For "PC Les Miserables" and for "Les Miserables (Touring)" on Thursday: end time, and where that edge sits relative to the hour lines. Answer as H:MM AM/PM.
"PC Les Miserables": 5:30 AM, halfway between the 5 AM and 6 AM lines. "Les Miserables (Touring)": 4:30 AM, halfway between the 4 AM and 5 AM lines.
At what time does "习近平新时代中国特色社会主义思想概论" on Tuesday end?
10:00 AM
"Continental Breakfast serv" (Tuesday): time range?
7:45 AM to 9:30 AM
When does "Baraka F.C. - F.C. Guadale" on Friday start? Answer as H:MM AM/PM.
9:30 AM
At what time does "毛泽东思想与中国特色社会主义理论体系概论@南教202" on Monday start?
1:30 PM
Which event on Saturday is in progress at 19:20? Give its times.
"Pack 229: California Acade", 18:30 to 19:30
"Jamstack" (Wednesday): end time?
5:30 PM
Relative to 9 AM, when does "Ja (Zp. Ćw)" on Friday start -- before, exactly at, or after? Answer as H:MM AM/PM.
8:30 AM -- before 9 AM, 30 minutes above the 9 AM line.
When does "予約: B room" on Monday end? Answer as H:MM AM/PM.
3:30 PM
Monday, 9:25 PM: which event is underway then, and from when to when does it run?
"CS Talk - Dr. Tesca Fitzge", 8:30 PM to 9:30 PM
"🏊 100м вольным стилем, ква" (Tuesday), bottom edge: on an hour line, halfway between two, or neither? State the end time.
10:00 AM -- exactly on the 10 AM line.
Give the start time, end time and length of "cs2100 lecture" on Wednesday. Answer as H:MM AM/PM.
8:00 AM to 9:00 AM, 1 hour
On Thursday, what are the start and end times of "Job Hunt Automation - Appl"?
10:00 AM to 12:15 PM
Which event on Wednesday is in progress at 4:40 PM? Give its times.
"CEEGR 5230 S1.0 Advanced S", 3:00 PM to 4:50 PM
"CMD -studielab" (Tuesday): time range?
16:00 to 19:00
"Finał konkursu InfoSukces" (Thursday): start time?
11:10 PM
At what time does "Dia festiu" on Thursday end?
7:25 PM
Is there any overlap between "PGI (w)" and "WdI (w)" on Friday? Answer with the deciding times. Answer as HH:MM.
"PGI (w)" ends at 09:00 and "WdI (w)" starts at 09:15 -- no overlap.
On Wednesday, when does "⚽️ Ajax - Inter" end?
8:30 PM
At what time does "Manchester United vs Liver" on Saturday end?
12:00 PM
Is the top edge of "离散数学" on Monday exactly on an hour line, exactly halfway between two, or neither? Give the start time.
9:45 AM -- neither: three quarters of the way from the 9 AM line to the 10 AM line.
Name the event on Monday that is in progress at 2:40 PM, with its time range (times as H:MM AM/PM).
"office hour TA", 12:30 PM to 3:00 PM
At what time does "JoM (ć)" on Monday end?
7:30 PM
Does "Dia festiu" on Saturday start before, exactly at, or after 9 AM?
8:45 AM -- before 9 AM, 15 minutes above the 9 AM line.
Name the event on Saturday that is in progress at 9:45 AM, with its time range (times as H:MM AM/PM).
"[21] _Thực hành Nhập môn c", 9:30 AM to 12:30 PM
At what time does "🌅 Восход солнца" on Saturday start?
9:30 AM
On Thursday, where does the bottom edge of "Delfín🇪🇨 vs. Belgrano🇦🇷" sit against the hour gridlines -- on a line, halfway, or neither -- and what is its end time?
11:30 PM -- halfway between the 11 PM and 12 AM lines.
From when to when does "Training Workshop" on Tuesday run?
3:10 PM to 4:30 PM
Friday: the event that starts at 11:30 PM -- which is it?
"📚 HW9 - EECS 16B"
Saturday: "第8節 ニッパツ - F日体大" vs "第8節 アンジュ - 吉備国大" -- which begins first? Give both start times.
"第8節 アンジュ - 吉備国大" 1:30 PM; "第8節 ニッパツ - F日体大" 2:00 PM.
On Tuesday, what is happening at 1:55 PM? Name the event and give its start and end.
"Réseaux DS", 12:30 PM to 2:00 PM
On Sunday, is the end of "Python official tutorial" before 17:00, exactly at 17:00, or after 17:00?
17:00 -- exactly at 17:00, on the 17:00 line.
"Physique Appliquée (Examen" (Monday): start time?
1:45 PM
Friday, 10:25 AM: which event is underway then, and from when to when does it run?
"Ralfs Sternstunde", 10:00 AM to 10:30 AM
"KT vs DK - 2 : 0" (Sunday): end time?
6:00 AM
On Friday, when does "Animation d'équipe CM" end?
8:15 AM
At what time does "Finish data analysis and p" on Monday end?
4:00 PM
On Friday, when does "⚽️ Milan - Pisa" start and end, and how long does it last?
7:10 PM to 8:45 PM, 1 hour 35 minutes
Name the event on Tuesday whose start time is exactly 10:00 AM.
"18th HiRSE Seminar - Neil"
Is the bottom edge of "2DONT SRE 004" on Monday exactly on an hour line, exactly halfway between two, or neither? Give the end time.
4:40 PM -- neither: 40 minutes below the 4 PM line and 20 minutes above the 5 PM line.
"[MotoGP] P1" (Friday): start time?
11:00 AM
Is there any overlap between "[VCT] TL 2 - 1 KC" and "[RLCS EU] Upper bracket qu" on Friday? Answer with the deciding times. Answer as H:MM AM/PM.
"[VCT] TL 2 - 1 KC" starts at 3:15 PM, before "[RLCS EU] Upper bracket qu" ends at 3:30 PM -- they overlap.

**Aufgabenstellung**
Gib jede Zeile der Datensätze zurück, in der die Zeichenfolge „with“ vorkommt.

**Lösung**
Is there any overlap between "PGI (w)" and "WdI (w)" on Friday? Answer with the deciding times. Answer as HH:MM.
Name the event on Monday that is in progress at 2:40 PM, with its time range (times as H:MM AM/PM).
Name the event on Saturday that is in progress at 9:45 AM, with its time range (times as H:MM AM/PM).
Is there any overlap between "[VCT] TL 2 - 1 KC" and "[RLCS EU] Upper bracket qu" on Friday? Answer with the deciding times. Answer as H:MM AM/PM.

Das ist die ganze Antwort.